« Je suis extrêmement alarmé par la décision du gouvernement de la République dominicaine de fermer sa frontière terrestre, maritime et aérienne avec Haïti », a déclaré M. O’Neill, exhortant le gouvernement dominicain à reconsidérer sa décision « qui aura de graves conséquences sur les populations des deux côtés de la frontière ».
Il a de plus appelé les deux gouvernements à revenir à la table des négociations et à suivre le processus décrit dans la Déclaration commune du 27 mai 2021 pour parvenir à une résolution pacifique de leur différend.
Recourir si nécessaire à l’arbitrage international
Le 15 septembre, en réponse à la construction d’un canal sur la rive haïtienne d’un cours d’eau frontalier, la rivière Dajabon, le gouvernement de la République dominicaine a décrété la fermeture de toutes ses frontières avec le pays voisin.
William O’Neill, appelant le gouvernement Haïtien à exercer son autorité sur toutes les activités liées au projet de canal et à respecter les protocoles appropriés, a exhorté les deux gouvernements à échanger toutes les informations pertinentes sur la nappe phréatique, les études hydrologiques et les impacts environnementaux décrites dans leur déclaration commune du mois de mai 2021, afin de parvenir à une résolution pacifique et rapide de la crise.
Il a de même encouragé les deux parties, en cas d’échec d’un accord, à accepter un arbitrage international pour résoudre un différend qui affecte lourdement les deux pays.
Une crise néfaste, aussi, pour la République dominicaine
Alors que de nombreuses entreprises en République dominicaine dépendent du commerce transfrontalier avec Haïti pour leur subsistance, des milliers d’emplois sont menacés.
Pour leur part, les entreprises de la République dominicaine qui dépendent fortement de la main-d’œuvre journalière haïtienne seront confrontées aux répercussions économiques immédiates de la fermeture.
Du côté haïtien, l’impact sera encore plus désastreux, prévient l’expert. En raison de l’insécurité et de la violence des gangs en Haïti, de nombreux produits essentiels comme la nourriture, le matériel médical et les médicaments sont importés de la République dominicaine. « Les directeurs de cliniques médicales en Haïti m’ont dit qu’ils ne pourraient pas soigner leurs patients si l’accès à la République Dominicaine leur était coupé », a-t-il prévenu. « Des vies sont en jeu ».
Haïti importe au moins 25% de ses ressources alimentaires de la République dominicaine. De nombreuses écoles de la zone frontalière achètent la nourriture qu’elles utilisent pour fournir le déjeuner à leurs élèves à la frontière. L’accès à l’eau sera également encore plus entravé.
William O’Neill a exhorté la République dominicaine à autoriser l’acheminement de toutes les formes d’aide humanitaire et de biens essentiels à Haïti afin « d’éviter d’envenimer davantage une crise déjà grave qui met particulièrement en danger les plus vulnérables, notamment les enfants et les personnes âgées ».
L’expert des droits humains a assuré comprendre les inquiétudes de la société dominicaine devant les conséquences régionales de la complexe situation en Haïti. Mais il a préconisé de répondre à ces préoccupations par des mesures fondées sur les droits humains et les principes humanitaires ainsi que « par une réponse solidaire à la lumière de la situation humanitaire dans le pays ».
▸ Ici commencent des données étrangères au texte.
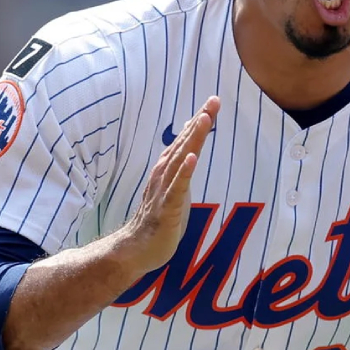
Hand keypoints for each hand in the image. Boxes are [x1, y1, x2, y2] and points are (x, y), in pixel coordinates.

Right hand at [121, 96, 219, 272]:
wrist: (135, 249)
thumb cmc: (158, 218)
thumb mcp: (176, 188)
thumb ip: (182, 167)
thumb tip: (192, 147)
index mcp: (168, 169)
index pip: (186, 140)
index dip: (200, 120)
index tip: (213, 101)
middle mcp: (164, 174)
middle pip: (185, 143)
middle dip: (200, 121)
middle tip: (214, 100)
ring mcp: (163, 190)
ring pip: (180, 160)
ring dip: (192, 139)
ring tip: (204, 119)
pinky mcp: (166, 209)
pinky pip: (176, 188)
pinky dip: (184, 172)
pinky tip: (193, 159)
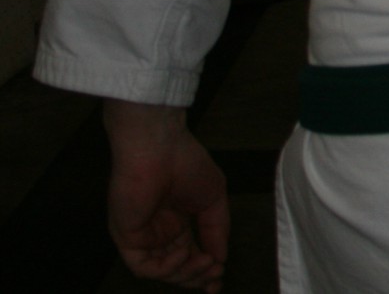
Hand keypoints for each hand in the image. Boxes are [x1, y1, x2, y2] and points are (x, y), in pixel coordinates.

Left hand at [102, 100, 229, 292]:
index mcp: (178, 221)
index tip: (218, 281)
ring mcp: (142, 236)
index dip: (204, 270)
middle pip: (177, 268)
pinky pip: (143, 266)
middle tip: (215, 273)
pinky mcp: (127, 237)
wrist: (159, 148)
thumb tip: (221, 258)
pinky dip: (165, 267)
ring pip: (161, 272)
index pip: (190, 254)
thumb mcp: (214, 199)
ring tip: (205, 261)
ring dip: (185, 273)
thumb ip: (217, 231)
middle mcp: (159, 231)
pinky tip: (183, 253)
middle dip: (198, 275)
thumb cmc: (186, 163)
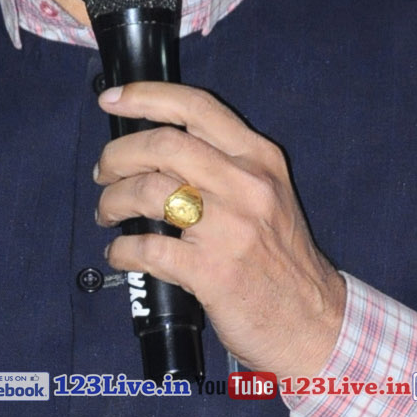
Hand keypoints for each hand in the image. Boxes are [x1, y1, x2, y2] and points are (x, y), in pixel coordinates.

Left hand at [94, 82, 346, 379]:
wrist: (312, 320)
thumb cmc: (283, 260)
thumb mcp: (269, 194)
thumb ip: (224, 165)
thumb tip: (156, 149)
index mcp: (259, 159)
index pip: (196, 108)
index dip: (145, 97)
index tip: (111, 101)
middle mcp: (246, 184)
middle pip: (161, 145)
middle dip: (117, 156)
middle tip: (103, 173)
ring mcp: (229, 227)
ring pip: (146, 191)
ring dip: (112, 201)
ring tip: (108, 214)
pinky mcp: (210, 270)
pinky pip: (146, 247)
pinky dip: (121, 250)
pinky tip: (121, 255)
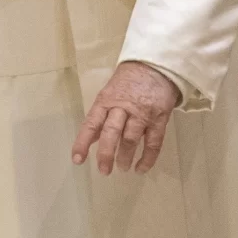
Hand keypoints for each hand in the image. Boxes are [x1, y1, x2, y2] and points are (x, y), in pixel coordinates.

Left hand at [72, 61, 182, 177]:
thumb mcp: (108, 95)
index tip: (77, 160)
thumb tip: (88, 140)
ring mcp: (142, 114)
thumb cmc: (128, 82)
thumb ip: (99, 117)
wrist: (155, 66)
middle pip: (111, 132)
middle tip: (104, 171)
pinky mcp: (160, 119)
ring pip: (131, 139)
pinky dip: (147, 158)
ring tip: (122, 168)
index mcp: (106, 101)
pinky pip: (154, 143)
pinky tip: (141, 168)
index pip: (91, 123)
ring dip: (125, 157)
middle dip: (106, 154)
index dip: (83, 142)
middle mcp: (123, 108)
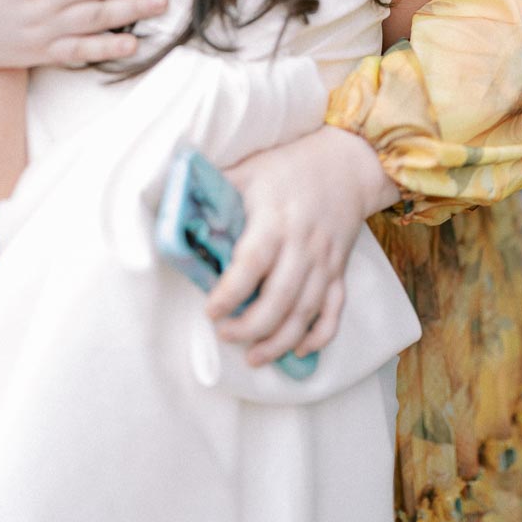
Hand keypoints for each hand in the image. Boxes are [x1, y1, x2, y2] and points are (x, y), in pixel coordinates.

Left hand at [205, 126, 399, 366]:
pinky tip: (299, 351)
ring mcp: (325, 260)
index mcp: (275, 219)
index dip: (231, 291)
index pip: (253, 262)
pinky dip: (320, 335)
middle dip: (252, 326)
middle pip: (280, 296)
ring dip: (280, 341)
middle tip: (225, 335)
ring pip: (306, 311)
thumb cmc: (287, 168)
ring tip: (253, 357)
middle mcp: (303, 244)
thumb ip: (214, 189)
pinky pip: (335, 309)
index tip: (210, 310)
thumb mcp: (248, 169)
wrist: (346, 164)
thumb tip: (174, 205)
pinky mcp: (340, 270)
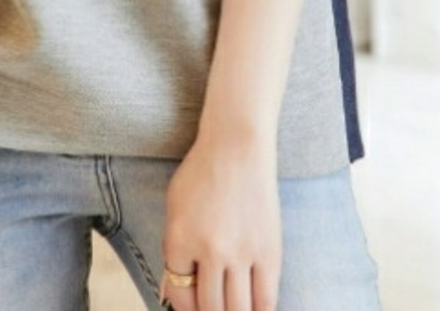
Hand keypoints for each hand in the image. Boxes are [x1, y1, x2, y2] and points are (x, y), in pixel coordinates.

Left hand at [159, 126, 281, 310]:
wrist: (238, 145)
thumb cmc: (202, 172)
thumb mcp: (174, 207)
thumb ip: (172, 251)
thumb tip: (171, 291)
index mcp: (179, 240)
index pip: (180, 295)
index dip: (185, 308)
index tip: (193, 307)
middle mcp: (209, 251)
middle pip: (209, 308)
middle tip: (212, 308)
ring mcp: (241, 253)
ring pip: (237, 310)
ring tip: (231, 308)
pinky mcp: (269, 251)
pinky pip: (265, 300)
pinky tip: (253, 310)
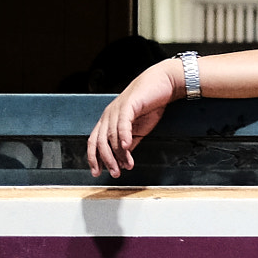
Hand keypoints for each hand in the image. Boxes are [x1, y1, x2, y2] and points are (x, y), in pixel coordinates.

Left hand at [86, 62, 175, 177]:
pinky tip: (126, 147)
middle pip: (100, 142)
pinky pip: (122, 124)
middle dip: (106, 160)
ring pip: (111, 136)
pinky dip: (123, 136)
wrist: (164, 83)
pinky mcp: (128, 105)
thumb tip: (123, 158)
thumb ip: (129, 142)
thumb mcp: (139, 128)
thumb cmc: (151, 104)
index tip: (98, 172)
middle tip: (114, 173)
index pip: (94, 142)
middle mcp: (108, 115)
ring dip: (118, 153)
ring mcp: (116, 110)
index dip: (94, 158)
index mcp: (108, 120)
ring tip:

Un risque d’aggravation de la terrible situation de Haïti
Il a, à cet égard, dit partager les graves préoccupations de Volker Türk, Haut-Commissaire des Nations Unies aux droits de l’homme, concernant la situation des migrants haïtiens et leur retour forcé continu depuis la République dominicaine.
« Lors de ma dernière visite en Haïti, j’ai entendu des témoignages de mauvais traitements infligés aux migrants haïtiens, notamment aux enfants, et aux femmes enceintes et allaitantes », a-t-il déploré. La violence armée incessante et les violations et atteintes aux droits humains en Haïti ne permettent pas actuellement un retour sûr, digne et durable des Haïtiens dans le pays.
La situation désespérée du pays a déjà suscité une forte réaction de Martin Griffiths, chef de l’humanitaire de l’ONU. « Le carnage doit cesser » a-t-il écrit le 1erseptembre sur le réseau social X (anciennement Twitter), allusion aux 71 morts et blessés dénombrés à Port au Prince dans les deux semaines précédentes sur fond de recrudescence des violences armées.
Depuis le début de l’année, le bilan s’élève à 2.500 morts et 1.000 blessés dans le pays. 970 Haïtiens ont été kidnappés et 10.000 personnes déplacées de force par les violences qui incluent d’atroces crimes sexuels contre les femmes et les filles et les exécutions sommaires de 240 membres de gangs haïtiens par des « groupes d’autodéfense » autoproclamés prétendant pallier le manque de sécurité et le dysfonctionnement du gouvernement.